Le krach de l’immobilier allemand
Les cours des actions immobilières reflétaient, début mars, un recul de 38% du marché. Le potentiel de hausse de Vonovia, de LEG et de GCP est pour l’heure substantiel. La pénurie de logements reste un soutien important.
Si en Allemagne, les cours des fonds immobiliers résidentiels ont perdu la moitié de leur valeur sur les 12 derniers mois, c’est parce que, tenant compte de la hausse des taux d’intérêt et craignant des difficultés de financement, les investisseurs s’attendent à une forte baisse des prix de l’immobilier résidentiel. Les sociétés immobilières veulent réduire leur endettement en vendant des appartements, mais les investisseurs institutionnels et autres acheteurs potentiels sont frileux; en 2022, le volume des transactions a chuté de 75%, à 13,5 milliards d’euros, selon CBRE.

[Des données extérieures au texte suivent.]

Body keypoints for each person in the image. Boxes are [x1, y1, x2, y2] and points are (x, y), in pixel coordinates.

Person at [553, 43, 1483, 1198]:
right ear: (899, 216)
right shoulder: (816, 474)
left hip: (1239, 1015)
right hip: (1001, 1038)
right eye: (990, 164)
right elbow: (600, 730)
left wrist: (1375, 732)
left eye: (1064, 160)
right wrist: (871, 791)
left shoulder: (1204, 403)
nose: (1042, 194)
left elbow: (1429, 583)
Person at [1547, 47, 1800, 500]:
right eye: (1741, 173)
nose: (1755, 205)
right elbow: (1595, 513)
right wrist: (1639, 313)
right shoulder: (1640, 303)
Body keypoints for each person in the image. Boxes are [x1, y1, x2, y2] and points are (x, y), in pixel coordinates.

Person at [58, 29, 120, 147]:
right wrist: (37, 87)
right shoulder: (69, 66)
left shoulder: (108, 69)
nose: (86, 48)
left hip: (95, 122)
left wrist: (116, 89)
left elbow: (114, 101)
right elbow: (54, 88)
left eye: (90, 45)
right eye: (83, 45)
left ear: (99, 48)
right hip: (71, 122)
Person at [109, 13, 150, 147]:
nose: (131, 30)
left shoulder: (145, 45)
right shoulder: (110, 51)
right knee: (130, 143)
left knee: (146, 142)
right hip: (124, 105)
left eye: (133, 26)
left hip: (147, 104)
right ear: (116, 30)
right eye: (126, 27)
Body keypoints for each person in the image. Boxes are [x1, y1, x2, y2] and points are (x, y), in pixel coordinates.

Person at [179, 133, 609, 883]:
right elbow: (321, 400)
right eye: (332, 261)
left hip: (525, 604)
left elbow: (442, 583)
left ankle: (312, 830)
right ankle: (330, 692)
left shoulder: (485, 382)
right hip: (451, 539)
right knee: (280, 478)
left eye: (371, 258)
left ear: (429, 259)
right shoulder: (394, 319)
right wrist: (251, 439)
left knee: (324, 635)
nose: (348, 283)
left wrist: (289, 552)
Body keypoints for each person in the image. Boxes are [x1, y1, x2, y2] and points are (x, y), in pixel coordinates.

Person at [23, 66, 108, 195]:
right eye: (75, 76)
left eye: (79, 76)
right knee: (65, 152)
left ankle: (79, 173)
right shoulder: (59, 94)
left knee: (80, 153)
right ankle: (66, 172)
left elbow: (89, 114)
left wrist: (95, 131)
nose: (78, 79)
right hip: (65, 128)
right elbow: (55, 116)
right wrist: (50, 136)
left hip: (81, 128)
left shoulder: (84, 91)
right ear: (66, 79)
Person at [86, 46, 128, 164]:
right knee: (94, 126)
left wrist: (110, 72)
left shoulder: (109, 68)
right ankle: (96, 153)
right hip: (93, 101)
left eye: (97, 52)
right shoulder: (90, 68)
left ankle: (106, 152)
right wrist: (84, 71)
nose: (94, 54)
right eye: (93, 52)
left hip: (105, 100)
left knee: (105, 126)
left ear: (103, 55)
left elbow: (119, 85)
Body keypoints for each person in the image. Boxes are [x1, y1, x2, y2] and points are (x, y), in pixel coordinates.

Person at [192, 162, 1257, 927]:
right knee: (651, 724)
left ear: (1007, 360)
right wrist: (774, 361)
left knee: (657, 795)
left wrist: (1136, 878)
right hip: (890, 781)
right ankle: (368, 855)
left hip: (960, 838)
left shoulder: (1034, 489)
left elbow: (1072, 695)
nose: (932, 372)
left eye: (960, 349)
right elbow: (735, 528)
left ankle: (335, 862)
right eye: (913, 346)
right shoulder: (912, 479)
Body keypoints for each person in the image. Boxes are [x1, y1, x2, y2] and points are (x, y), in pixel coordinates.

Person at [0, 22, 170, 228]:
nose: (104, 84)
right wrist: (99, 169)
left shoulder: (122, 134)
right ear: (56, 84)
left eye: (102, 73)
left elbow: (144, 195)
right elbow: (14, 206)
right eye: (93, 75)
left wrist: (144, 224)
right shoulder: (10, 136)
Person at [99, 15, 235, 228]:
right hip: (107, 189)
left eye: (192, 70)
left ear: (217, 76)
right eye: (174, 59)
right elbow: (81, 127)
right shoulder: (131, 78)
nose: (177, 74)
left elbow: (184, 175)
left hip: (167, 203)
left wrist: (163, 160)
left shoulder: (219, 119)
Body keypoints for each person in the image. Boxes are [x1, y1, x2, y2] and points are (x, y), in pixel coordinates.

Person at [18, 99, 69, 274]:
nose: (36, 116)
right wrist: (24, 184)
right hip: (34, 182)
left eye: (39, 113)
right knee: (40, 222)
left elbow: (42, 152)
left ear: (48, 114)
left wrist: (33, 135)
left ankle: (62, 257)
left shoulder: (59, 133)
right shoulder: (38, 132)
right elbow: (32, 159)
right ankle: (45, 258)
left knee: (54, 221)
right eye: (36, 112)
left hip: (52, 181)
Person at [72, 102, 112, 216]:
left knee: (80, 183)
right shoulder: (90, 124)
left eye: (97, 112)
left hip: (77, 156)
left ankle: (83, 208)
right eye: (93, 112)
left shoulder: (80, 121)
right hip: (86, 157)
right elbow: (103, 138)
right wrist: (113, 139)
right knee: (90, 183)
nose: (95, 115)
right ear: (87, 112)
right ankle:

Pour protéger leurs liquidités, les sociétés immobilières réduisent voire suppriment leurs dividendes. Elles échappent pour l’instant aux ventes forcées de biens, qu’elles ne connaîtraient qu’en cas de chute brutale des prix de l’immobilier ou de non-respect des covenants bancaires, qui définissent généralement un niveau maximal pour le ratio dette/valeur vénale de l’actif (ratio LTV, pour Loan To Value) et le ratio de couverture des intérêts. Chez Vonovia, leader du marché, le LTV maximal de 60% sera atteint en cas de baisse de 25% de la valeur des biens. Pour LEG Immobilien et Grand City Properties (GCP), ce taux est respectivement de 27% et 40% (hors récentes réductions de dividendes).
Correction
Pour l’instant, les dépréciations restent limitées (-4% pour LEG et Vonovia au second semestre), mais pourraient être plus importantes en 2023; Moody’s table sur -10% pour ces deux acteurs et Standard & Poor’s estime que les appartements de Vonovia vaudront 10% de moins qu’à la mi-2022 (valeur record) et que ceux de GCP verront leur valeur baisser de 5% environ en 2023 et de 2,5% supplémentaires en 2024. Ces estimations sont conformes aux prévisions de la Deutsche Bank, qui anticipe un fléchissement de l’immobilier allemand, tout en soulignant cependant les taux d’intérêt réels négatifs à court terme, la protection historique qu’offre l’immobilier contre l’inflation, la pénurie de logements, au plus haut depuis la réunification (Vonovia juge qu’il pourrait manquer 700.000 logements en 2025), et l’accélération de la croissance des loyers, dopée notamment par les candidats acheteurs qui ne peuvent concrétiser leur projet en raison de la hausse des taux et sont contraints de louer plus longtemps.
Les analystes d’UBS estiment que Vonovia, LEG et GCP enregistreront une croissance organique des loyers de 3% par an en moyenne d’ici 2028, tandis que les biens immobiliers se déprécieront de 4% par an en moyenne. Par rapport au sommet de 2022, la correction serait de 17%. Dans ce scénario, les covenants bancaires ne seraient pas compromis, mais un abaissement de la note de crédit serait possible, ce qui se traduirait, à terme, par une nouvelle hausse des taux d’intérêt.
Forte décote
Prévoir l’évolution du marché immobilier résidentiel reste un exercice difficile. A Francfort, bien plus pessimistes que les banques et agences de notation, les opérateurs boursiers pronostiquent un krach supérieur à 20% si les taux augmentent considérablement. Largement inférieurs aux valeurs comptables, les cours des actions immobilières reflétaient, début mars, un recul de 38% du marché. Depuis, ils ont encore baissé et les décotes se sont accrues, à 66% de la valeur de l’actif net pour LEG, 69% pour Vonovia et 77% pour GCP. En vue de préserver leurs liquidités et réduire leur endettement, LEG et GCP ont récemment annulé le dividende pour 2022. Vonovia l’a divisé par deux, à 0,85 euro par action, ne versant plus que 33% du bénéfice d’exploitation, contre 70% généralement. Ces mesures sont toutefois temporaires.
Conclusion
Après le krach de 2022, Vonovia, LEG et GCP affichent une forte décote et donc, un potentiel de hausse substantiel, sauf si les covenants n’étaient pas respectés ou des ventes forcées étaient décidées. La pénurie de logements demeure en tout cas un soutien important.